Gourmet Burgers’ board rejects Vintage Capital’s acquisition offer

The board of directors of US casual dining restaurant chain Red Robin Gourmet Burgers has rejected an unsolicited, conditional acquisition proposal from Vintage Capital Management.

Board of directors of US casual dining restaurant chain Red Robin Gourmet Burgers has rejected an unsolicited, conditional acquisition proposal from Vintage Capital Management.

The company proposed to acquire the outstanding common shares of Red Robin for $40 per share in cash.

The restaurant chain noted that the offer is ‘not in the best interests of all shareholders’, and there is ‘uncertainty with respect to likelihood of completion’.
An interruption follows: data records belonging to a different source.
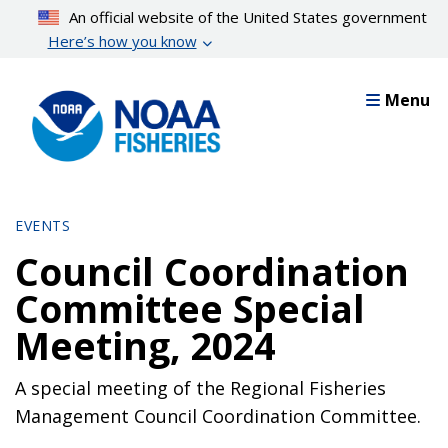
Skip
An official website of the United States government
to
Here’s how you know
main
content
Menu
EVENTS
Council Coordination
Committee Special
Meeting, 2024
A special meeting of the Regional Fisheries
Management Council Coordination Committee.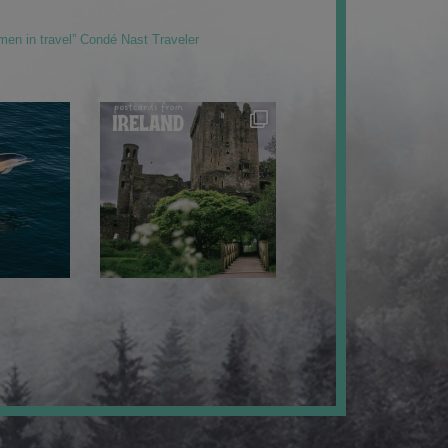
men in travel” Condé Nast Traveler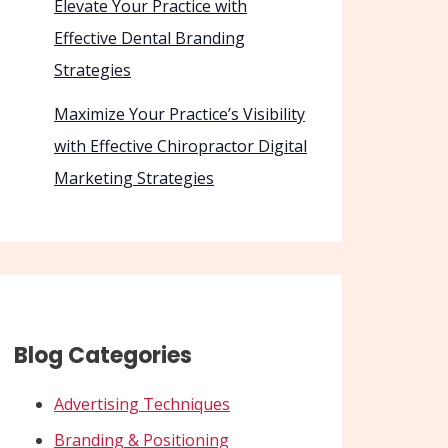
Elevate Your Practice with
Effective Dental Branding
Strategies
Maximize Your Practice’s Visibility
with Effective Chiropractor Digital
Marketing Strategies
Blog Categories
Advertising Techniques
Branding & Positioning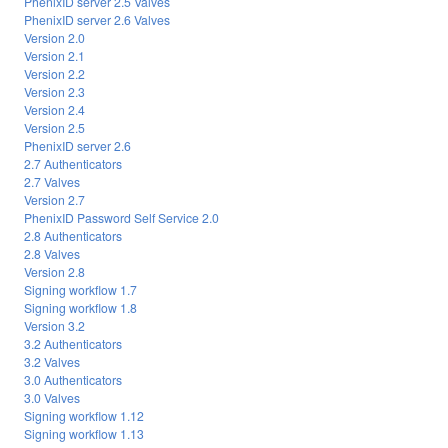
PhenixID server 2.5 Valves
PhenixID server 2.6 Valves
Version 2.0
Version 2.1
Version 2.2
Version 2.3
Version 2.4
Version 2.5
PhenixID server 2.6
2.7 Authenticators
2.7 Valves
Version 2.7
PhenixID Password Self Service 2.0
2.8 Authenticators
2.8 Valves
Version 2.8
Signing workflow 1.7
Signing workflow 1.8
Version 3.2
3.2 Authenticators
3.2 Valves
3.0 Authenticators
3.0 Valves
Signing workflow 1.12
Signing workflow 1.13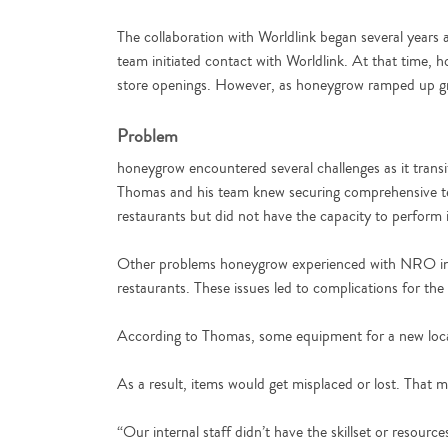
The collaboration with Worldlink began several years
team initiated contact with Worldlink. At that time, h
store openings. However, as honeygrow ramped up gro
Problem
honeygrow encountered several challenges as it transi
Thomas and his team knew securing comprehensive tec
restaurants but did not have the capacity to perform
Other problems honeygrow experienced with NRO inclu
restaurants. These issues led to complications for the i
According to Thomas, some equipment for a new locat
As a result, items would get misplaced or lost. That
“Our internal staff didn’t have the skillset or resou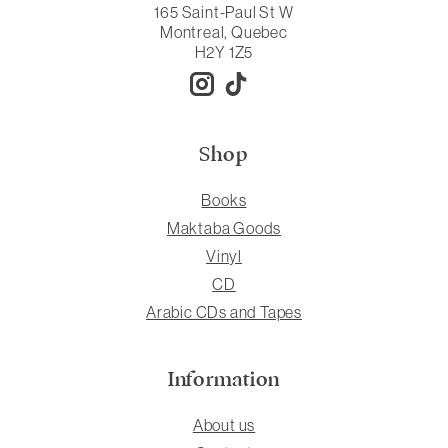
165 Saint-Paul St W
Montreal, Quebec
H2Y 1Z5
Shop
Books
Maktaba Goods
Vinyl
CD
Arabic CDs and Tapes
Information
About us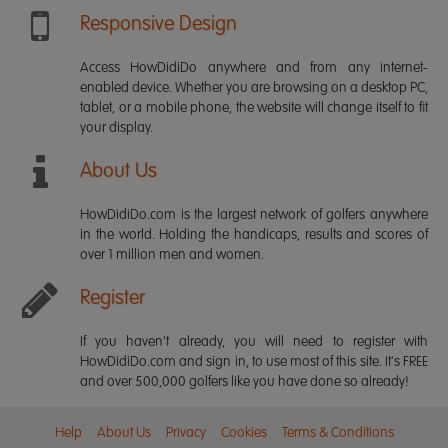
Responsive Design
Access HowDidiDo anywhere and from any internet-
enabled device. Whether you are browsing on a desktop PC,
tablet, or a mobile phone, the website will change itself to fit
your display.
About Us
HowDidiDo.com is the largest network of golfers anywhere
in the world. Holding the handicaps, results and scores of
over 1 million men and women.
Register
If you haven't already, you will need to register with
HowDidiDo.com and sign in, to use most of this site. It's FREE
and over 500,000 golfers like you have done so already!
Help
About Us
Privacy
Cookies
Terms & Conditions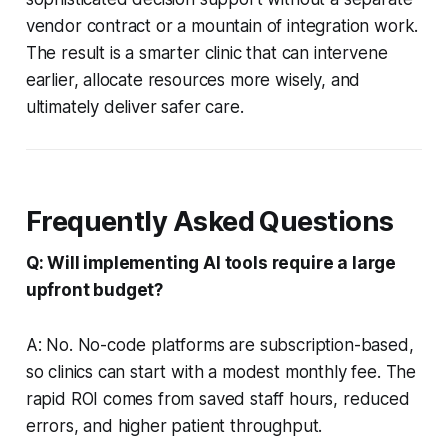
vendor contract or a mountain of integration work.
The result is a smarter clinic that can intervene
earlier, allocate resources more wisely, and
ultimately deliver safer care.
Frequently Asked Questions
Q: Will implementing AI tools require a large
upfront budget?
A: No. No-code platforms are subscription-based,
so clinics can start with a modest monthly fee. The
rapid ROI comes from saved staff hours, reduced
errors, and higher patient throughput.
The casual dining chain received the acquisition offer on 18 July this year.

Red Robin issued a statement that read as: “Consistent with its fiduciary duties and in consultation with its legal and financial advisors, the Red Robin Board carefully reviewed and considered Vintage’s proposal.

“The board unanimously determined that the proposal undervalues Red Robin and is not in the best interests of all shareholders, as the strategic plan currently being implemented by Red Robin positions the company to deliver greater long-term value to its shareholders than Vintage’s proposal.

“In addition, the board notes that the Vintage proposal is conditional and contains uncertainty with respect to likelihood of completion.

“The board and management team also note that they appreciate the constructive dialogue with Vintage, and look forward to future engagement with Vintage and all of the company’s shareholders as Red Robin continues to focus on driving shareholder value.”

In addition, the casual dining chain is planning to focus on five strategic priorities in an effort to restore the company to sustainable growth and profitability this year.

The company aims to strengthen its value proposition to stabilise dine-in revenue; establish its To-Go and Catering businesses; enhance guest experience and recapture its ‘Gift of Time’ convenience; deploy digital platforms and restaurant technology solutions; and refranchise and reassess its real estate portfolio.

Furthermore, the casual dining chain has named Paul JB Murphy III as its president, CEO and a board member. He will assume the new role effective 3 October.

Last month, the company added three new independent directors to its board, as well as announcing the retirement of three pending board members.

Evercore is serving as financial advisor to Red Robin while Paul, Weiss, Rifkind, Wharton & Garrison as its legal counsel.